Confluence with a six pack of Old Mil and a shitty attitude in a old Dancer.


----------



## COUNT (Jul 5, 2005)

PhillyBoop said:


> Confluence with a six pack of Old Mil and a shitty attitude in a old Dancer.


Damn. Somebody knows how to have a good time.


----------



## thecraw (Oct 12, 2003)

MT

Sounds like you have a kick ass trip planned out. From what I have been hearing the the NW crew, you are going to be boating till this time next year! I wouldn't plan on much climbing unless you just can't take anymore goodness. The sea to sky is going to f'n stomp!

Seems like there are a bunch of great trips planned. Some have kicked up good ideas for me too. I can almost hear the thaw... it's gonna start here in 3-5 weeks! YEAH DOG!


----------



## mtthumper (Nov 8, 2007)

If i hadn't already started planning this trip last winter, I would probably stick around here for this snowpack.. But hey.. the PACNW looks like it also got dumped on and is going to be sick!

are there any other pacnw boaters out there or ones that are headed up this season? here is my tick list for this summer.. I am tossing around a few others.. still looking to add even more though! Oh yeah, this is just the WA list. 
*
Near Spokane:*
Hangman creek II-III+
Rock Creek II-III
Spokane River II-III
Possibly Sullivan creek, Sherman Creek, and Kettle creek up near the BC Border

*Near Omak, Washington*
Chewuch Creek II
Chiwawa III
Entiat Creek III-IV
Little Wenatchee III-IV+
Drake Creek to Methow IV-V
Methow River II-III
Peshastin Creek III-IV
Stehekin creek into Lake Chelan II-III
Twisp River II-III
Wenatchee River II-IV
Possibly Rock Creek near Yakima. Ingalls Creek near Leavenworth. Nason Creek on hwy 2, Sand Hollow creek outside of Vantage, and Beckler creek where it dumps into the Skykomish
Plan on possibly dropping into the Tye during its irrigation runoff (later summer)
*
Near Orcas Island/San Juan Islands and Anacortes.*
Breaking out the Ocean Kayak and toodling around the islands, just because my house has a good beach landing in Obstruction Pass.
Bacon Creek II+-IV
Baker River II
Canyon Creek IV-V
Cascade Creek II-V


----------



## mtthumper (Nov 8, 2007)

planning all of this is making me want to throw a boaters preseason bash.
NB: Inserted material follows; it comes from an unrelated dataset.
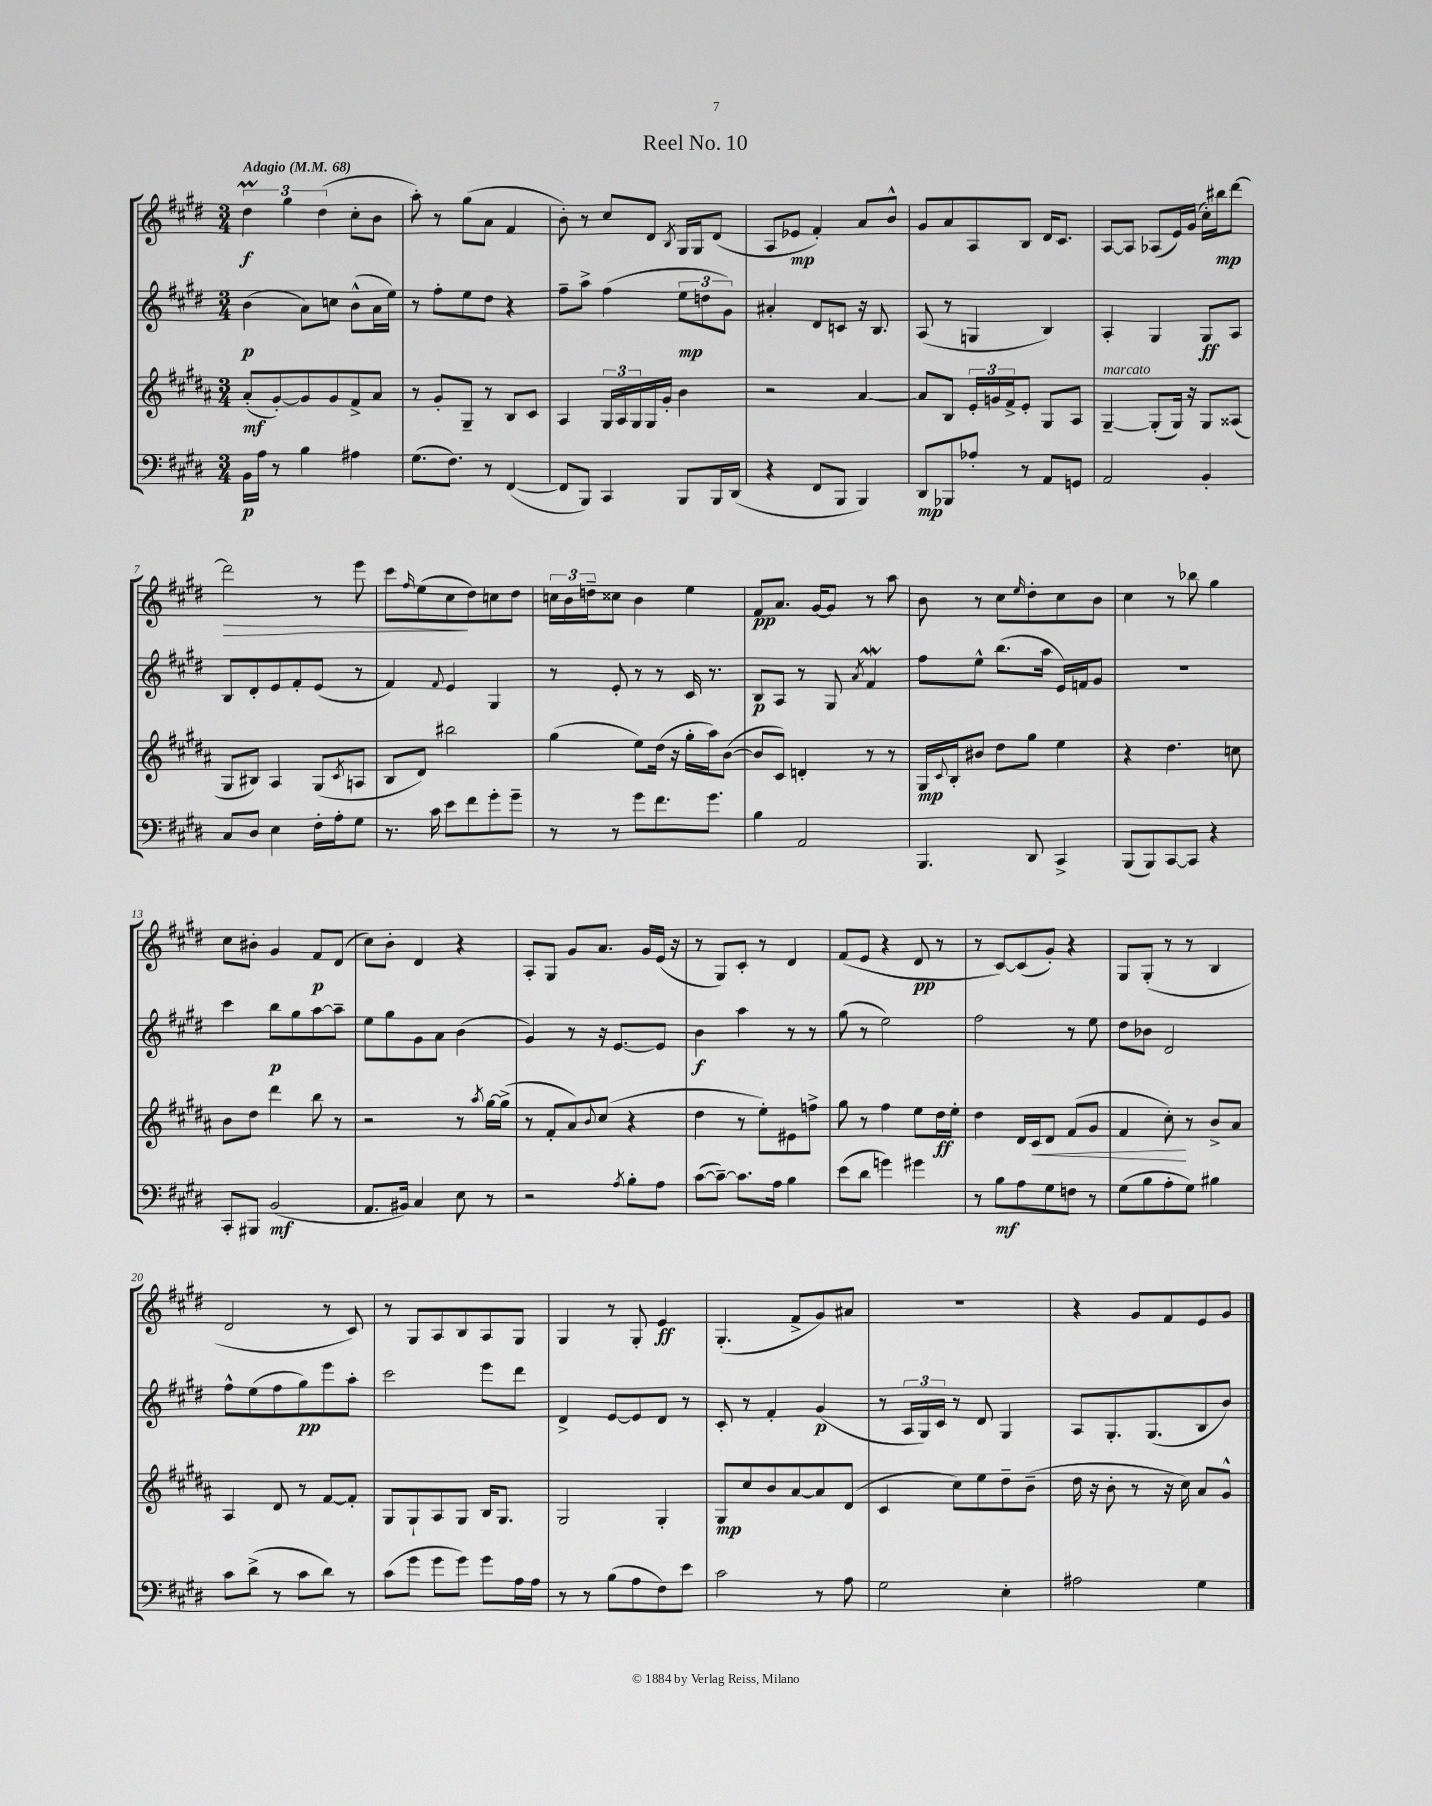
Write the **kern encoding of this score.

Who is up for some kayak porn, booze, cabin on the st vrain in lyons, and whatever?


----------



## DesertBoater (Feb 12, 2007)

Not so much road involved for this trip...at least in the beginning...but for me the big trip is Greece for the month of april...gonna be sweet...anybody else going international...aside from canada?

Cheers,
West

"Rivers give the landscape a face. A kayak allow you to learn the lines on that face to the point where you can recognize it by feel."


----------



## tahoetransplant (May 23, 2007)

*Cali Bound*

Last week of March a caravan of 6 Boulder boaters headed out to hit up the Mighty T (-uoloumne), Merced, and play around the American system (north, middle and south fork)as well. Should be fun... anyone else headed out there?


----------



## boof512 (Oct 26, 2003)

*Croatia*

Croatia 15 days from now, for 3 weeks.. 
Should be fun..They have national parks full of waterfalls.
:mrgreen: :mrgreen:


----------



## doublet (May 21, 2004)

FYI - Not to kill your buzz or anything, but I had some buddies get shut down by authorities when they tried to hit up those Croatian waterfalls. They still found some good runs, but were pretty bummed because the runs inside the Natl. Park looked really good. 
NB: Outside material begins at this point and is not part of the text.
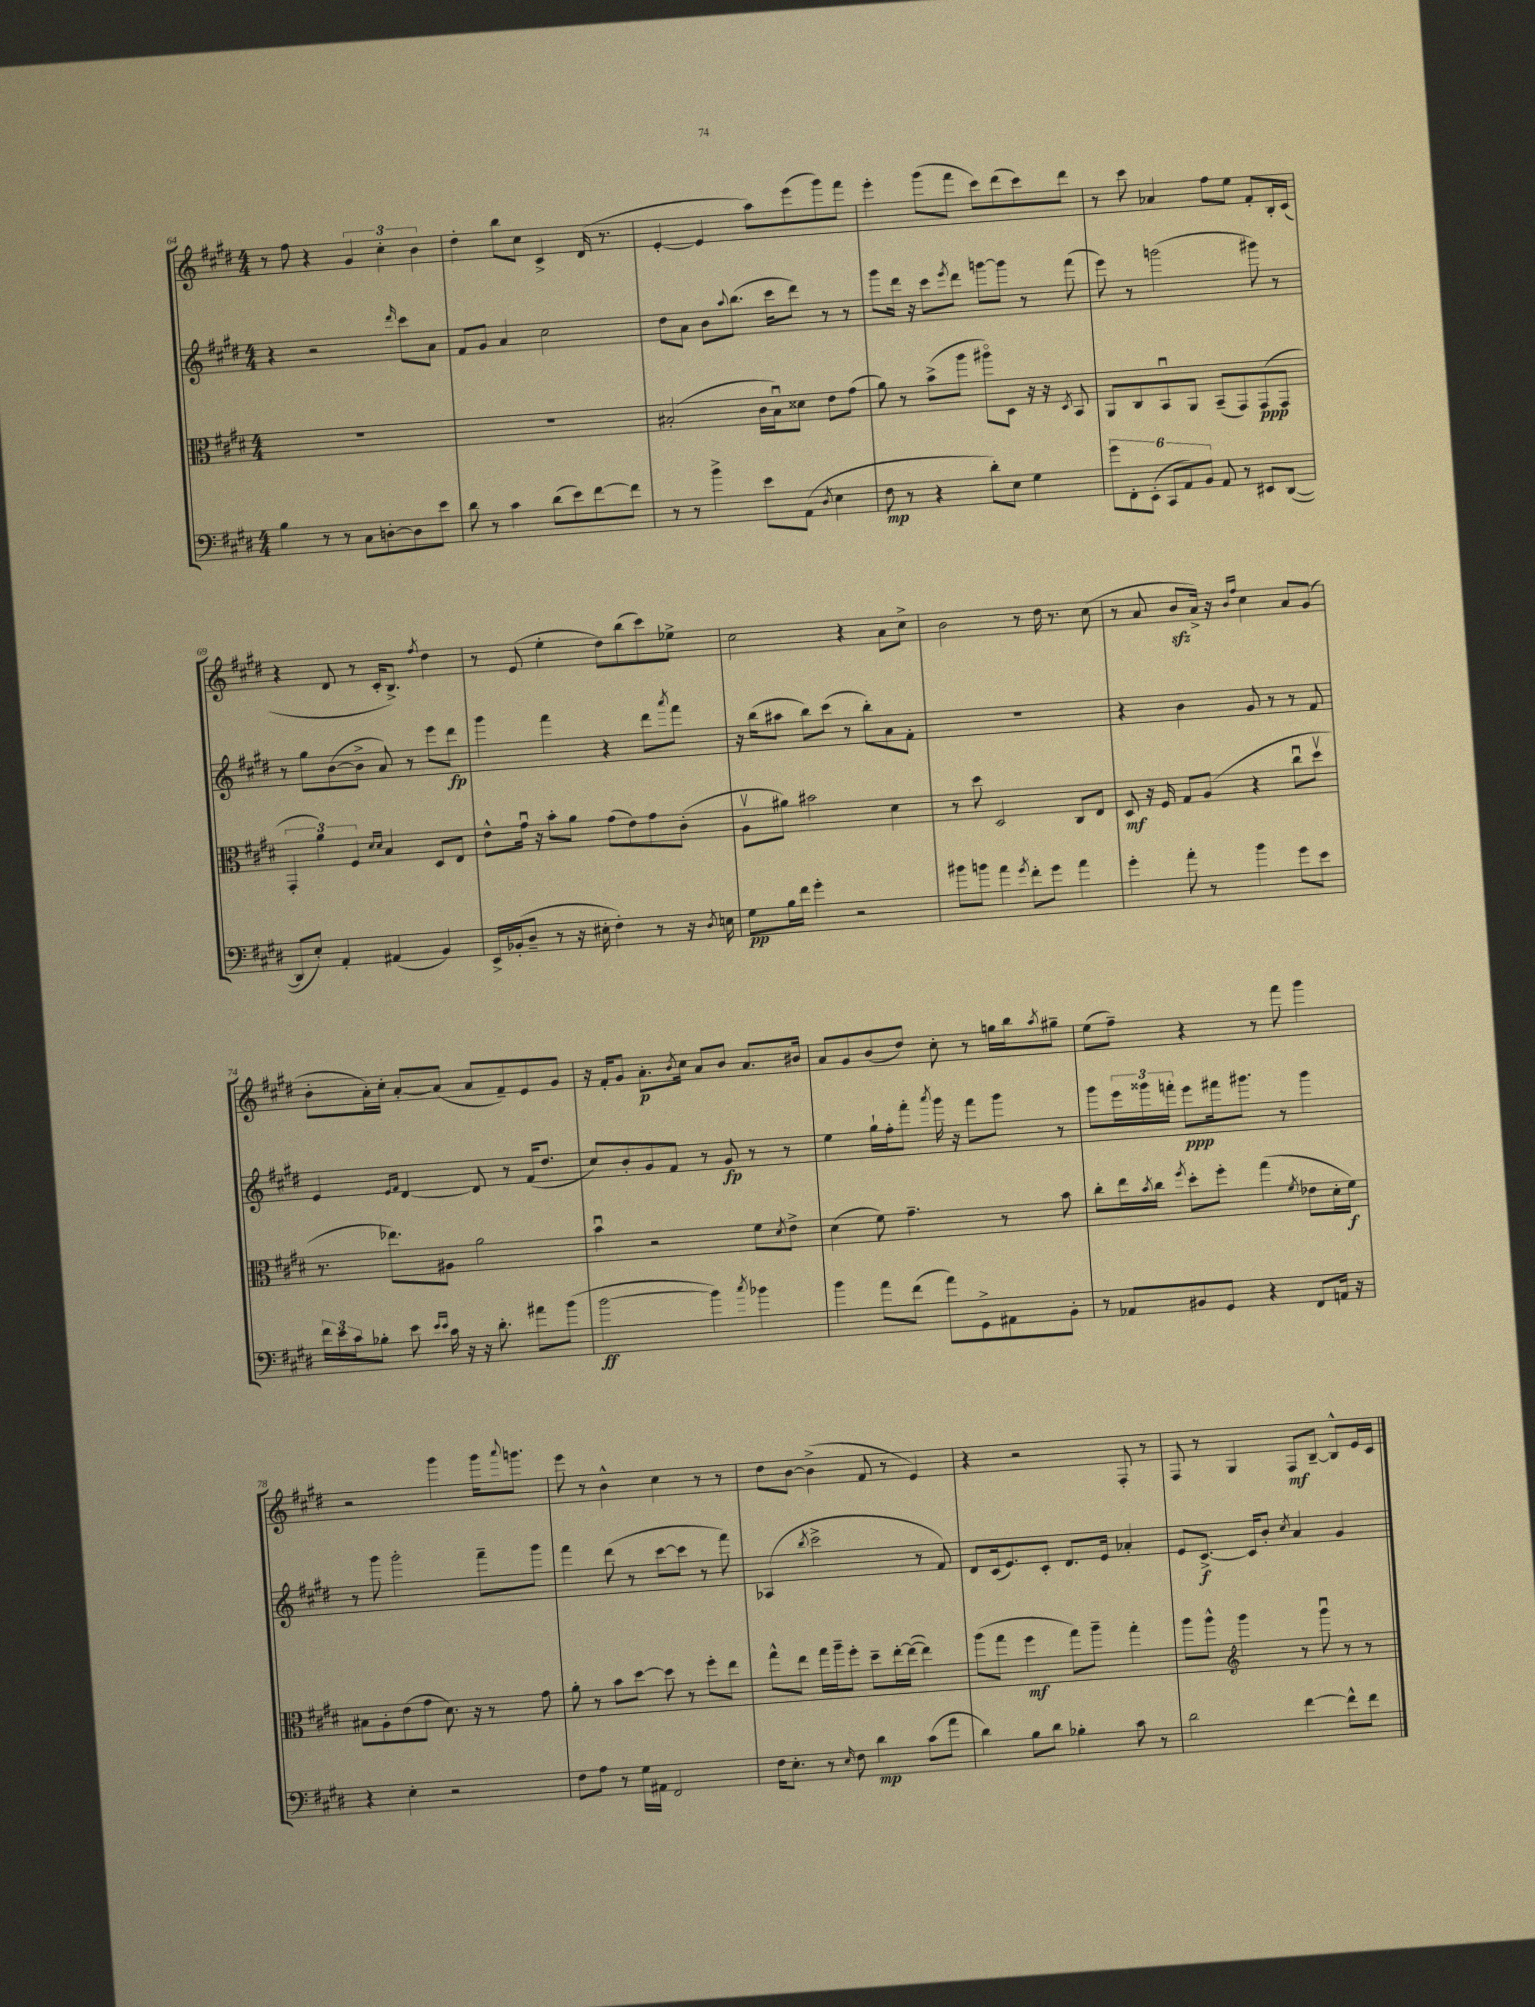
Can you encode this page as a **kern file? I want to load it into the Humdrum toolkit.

I thought ridiculous policies like that were isolated to the US Park system, but apparently not.


----------



## COUNT (Jul 5, 2005)

Boof, I've been looking at putting a Croatia trip together for a couple years. I'd love to hear a TR and some beta when you return.

COUNT


----------



## boof512 (Oct 26, 2003)

*croatia*

Thanks for the heads up on the National Park thing.. I know about it and only plan on climbing in those parks.. There are however tons of rivers in the country that look like alot of fun..
If I am able to get one something good I will do a full TR
Thanks for the help
Patrick


----------



## mvhyde (Feb 3, 2004)

*my only trips are chasing my kid*

Durango - Olympic Qualifier
Golden - US Junior Trials
Vail - Teva Games
BV - Paddlefest
Salida - FIBArk 
Northern Italy
Germany - Augsburg
UK - Nottingham & Northampton
Costa Rica

all chasing the kid around while he paddles


----------



## thecraw (Oct 12, 2003)

MV,

Don't forget Lyons again this year. It's looking like the best one so far...


----------



## ToddG (Nov 29, 2003)

Good to see ya the other weekend Marty. To answer your question:

We just loaded the van. I got Leif-Force, C&K Scotty, & RiverWrangler.com in tow ... Bluebird & 60 ...

On our way to Van Island for some remote coastal waterfalls .... Tally Ho!!!


----------